**Aufgabenbeschreibung**
Gib die folgenden Daten als Markdown-Tabelle mit den Spalten „Nr“ für die fortlaufende Zeilennummer und „Zeile“ für den Zeileninhalt wieder und lass dabei Leerzeilen aus. Die Bildverweise gehören nicht in die Tabelle.

**Bereitgestelltes Material**

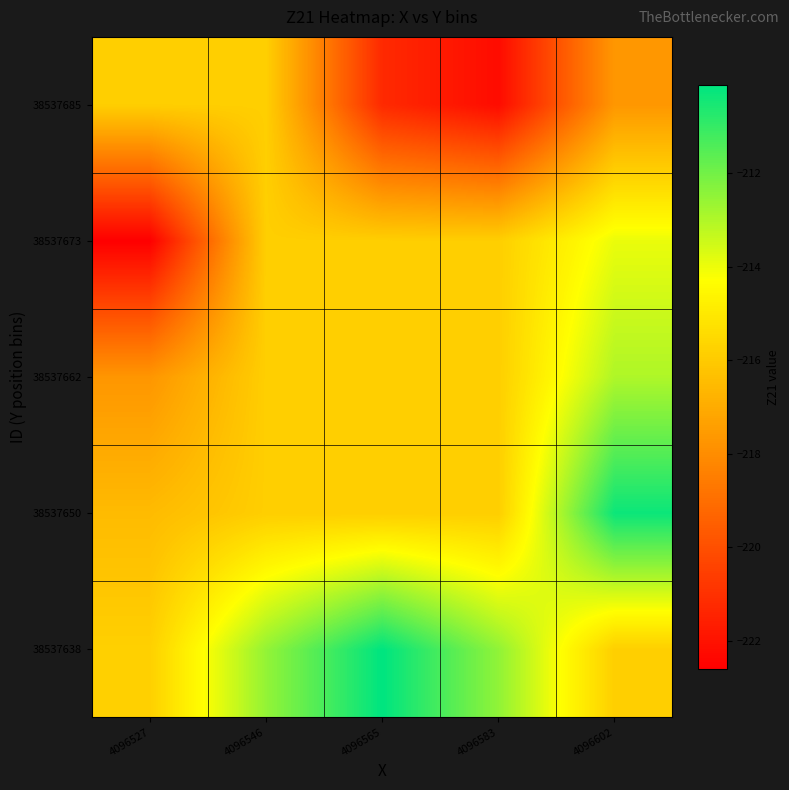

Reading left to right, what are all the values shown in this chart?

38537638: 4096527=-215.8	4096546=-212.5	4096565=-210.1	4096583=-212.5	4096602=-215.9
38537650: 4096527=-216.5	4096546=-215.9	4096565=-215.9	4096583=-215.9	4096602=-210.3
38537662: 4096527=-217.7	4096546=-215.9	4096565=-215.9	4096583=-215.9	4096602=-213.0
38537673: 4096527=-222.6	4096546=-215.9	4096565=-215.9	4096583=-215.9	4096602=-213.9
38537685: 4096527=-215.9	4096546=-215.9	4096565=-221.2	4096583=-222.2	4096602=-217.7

**Antwortbereich**
| Nr | Zeile |
|---|---|
| 1 | Reading left to right, what are all the values shown in this chart? |
| 2 | 38537638: 4096527=-215.8	4096546=-212.5	4096565=-210.1	4096583=-212.5	4096602=-215.9 |
| 3 | 38537650: 4096527=-216.5	4096546=-215.9	4096565=-215.9	4096583=-215.9	4096602=-210.3 |
| 4 | 38537662: 4096527=-217.7	4096546=-215.9	4096565=-215.9	4096583=-215.9	4096602=-213.0 |
| 5 | 38537673: 4096527=-222.6	4096546=-215.9	4096565=-215.9	4096583=-215.9	4096602=-213.9 |
| 6 | 38537685: 4096527=-215.9	4096546=-215.9	4096565=-221.2	4096583=-222.2	4096602=-217.7 |